### AIM OF THE TASK
From the devotional passage about the teacher John below, reproduce word for word the part that opens with the words containing "As John’s students" and closes with "to find it.".

### SUPPLIED PASSAGE
-------
For the wages of sin is death; but the gift of God is eternal life through Jesus Christ our Lord.  Romans 6:23 KJV

John was worried.

He was familiar with the many bright and creative students in the mission school where he taught. He also knew how their poor families struggled to keep their children in school. He was particularly worried about one of them: a dedicated student named Ahmad, a new believer. The gospel message was a part of the curriculum, and John had encouraged Ahmad to trust Christ. 

So, why the worry? The local culture stressed gratitude and respect for teachers. Because Christmas was soon, John feared Ahmad might overreach.

As John’s students lined up to present their gifts on the day before the holiday break, Ahmad approached him with a translucent seashell. John knew these unique shells were found only on a distant beach and were expensive, so he reasoned that Ahmad had probably walked far to find it.
-------
### RECORDS
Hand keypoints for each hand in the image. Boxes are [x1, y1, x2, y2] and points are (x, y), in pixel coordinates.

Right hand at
-------
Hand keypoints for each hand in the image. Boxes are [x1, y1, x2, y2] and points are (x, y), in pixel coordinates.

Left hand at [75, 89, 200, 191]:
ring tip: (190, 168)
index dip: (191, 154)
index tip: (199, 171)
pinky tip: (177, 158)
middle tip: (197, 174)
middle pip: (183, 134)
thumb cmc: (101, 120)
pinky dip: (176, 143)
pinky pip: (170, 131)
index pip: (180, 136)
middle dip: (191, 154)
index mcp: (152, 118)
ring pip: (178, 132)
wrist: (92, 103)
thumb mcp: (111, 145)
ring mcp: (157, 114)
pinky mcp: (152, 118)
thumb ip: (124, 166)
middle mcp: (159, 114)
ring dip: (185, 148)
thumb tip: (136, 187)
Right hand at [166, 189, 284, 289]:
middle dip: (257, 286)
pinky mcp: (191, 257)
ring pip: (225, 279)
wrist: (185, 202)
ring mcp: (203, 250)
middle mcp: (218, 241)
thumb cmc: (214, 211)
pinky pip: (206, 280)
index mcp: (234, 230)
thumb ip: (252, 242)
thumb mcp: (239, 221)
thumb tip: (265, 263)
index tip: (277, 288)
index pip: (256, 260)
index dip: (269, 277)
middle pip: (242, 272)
-------
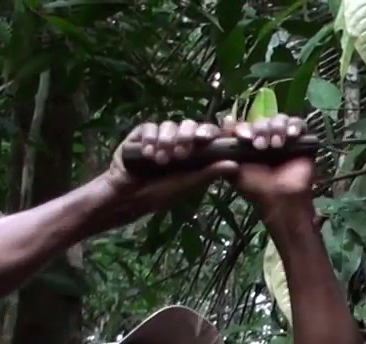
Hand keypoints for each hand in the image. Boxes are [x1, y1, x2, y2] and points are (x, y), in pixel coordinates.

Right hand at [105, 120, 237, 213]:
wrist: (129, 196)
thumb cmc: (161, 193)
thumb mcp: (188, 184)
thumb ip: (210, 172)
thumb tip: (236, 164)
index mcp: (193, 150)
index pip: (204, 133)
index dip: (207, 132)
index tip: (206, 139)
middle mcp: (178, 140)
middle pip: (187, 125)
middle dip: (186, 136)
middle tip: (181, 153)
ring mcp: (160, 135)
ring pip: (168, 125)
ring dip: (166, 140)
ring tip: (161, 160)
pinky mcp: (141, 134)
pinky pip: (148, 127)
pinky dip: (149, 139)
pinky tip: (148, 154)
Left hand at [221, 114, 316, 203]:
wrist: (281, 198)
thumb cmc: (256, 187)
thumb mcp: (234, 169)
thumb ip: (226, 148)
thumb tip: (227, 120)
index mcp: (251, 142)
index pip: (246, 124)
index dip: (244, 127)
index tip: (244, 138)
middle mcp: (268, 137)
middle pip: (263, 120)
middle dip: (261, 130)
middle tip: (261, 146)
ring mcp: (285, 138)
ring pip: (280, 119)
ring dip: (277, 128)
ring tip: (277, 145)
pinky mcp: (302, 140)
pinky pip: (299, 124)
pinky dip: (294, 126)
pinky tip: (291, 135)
-------
### WRITTEN ANSWER
As John’s students lined up to present their gifts on the day before the holiday break, Ahmad approached him with a translucent seashell. John knew these unique shells were found only on a distant beach and were expensive, so he reasoned that Ahmad had probably walked far to find it.